It was formerly regarded as the longest place name (in English) in Ireland (22 letters), but awareness of longer names has challenged Muckanaghederdauhaulia. There was a hamlet within the townland which had the same name in Irish (Muiceanach idir Dhá Sháile), but a shorter English name, Mucknasalia. The 1911 census enumerator spelled it Muckenaghedderdahaulia (23 letters) though the published report uses the 22-letter spelling.

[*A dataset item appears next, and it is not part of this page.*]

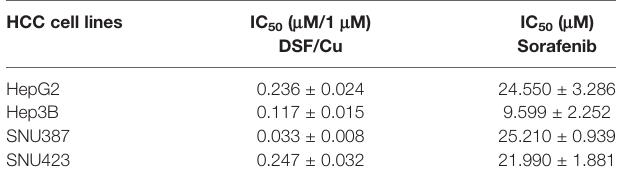
TABLE 1 | IC 50 of sorafenib and DSF/Cu in HCC cell lines in vitro . Data are shown as mean ± SD (n=3). HCC cell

The townland lies on a low, boggy peninsula in Camus Bay and can be reached by turning west from the R336 road at Cinn Mhara, or by going northwest on the R374 road out of Casla, then turning onto Bóthar na Scratóg and going north.

==Population==

The population recorded in those census reports which provided figures at townland level were as follows:

| Census year | 1841 | 1851 | 1861 | 1871 | 1881 | 1891 | 1901 | 1911 |
|---|---|---|---|---|---|---|---|---|
| Population | 103 | 81 | 79 | 80 | 111 | 85 | 101 | 111 |

==In popular culture ==
The area is mentioned in Georges Perec's novel Life: A User's Manual: "In between, there had been the little harbour of Muckanaghederdauhaulia, not far from Costelloe, in Ireland’s Camus Bay...".

The townland is home to the Sean nós singer Micheál Ó Confhaola, three-time winner of the Corn Uí Riada.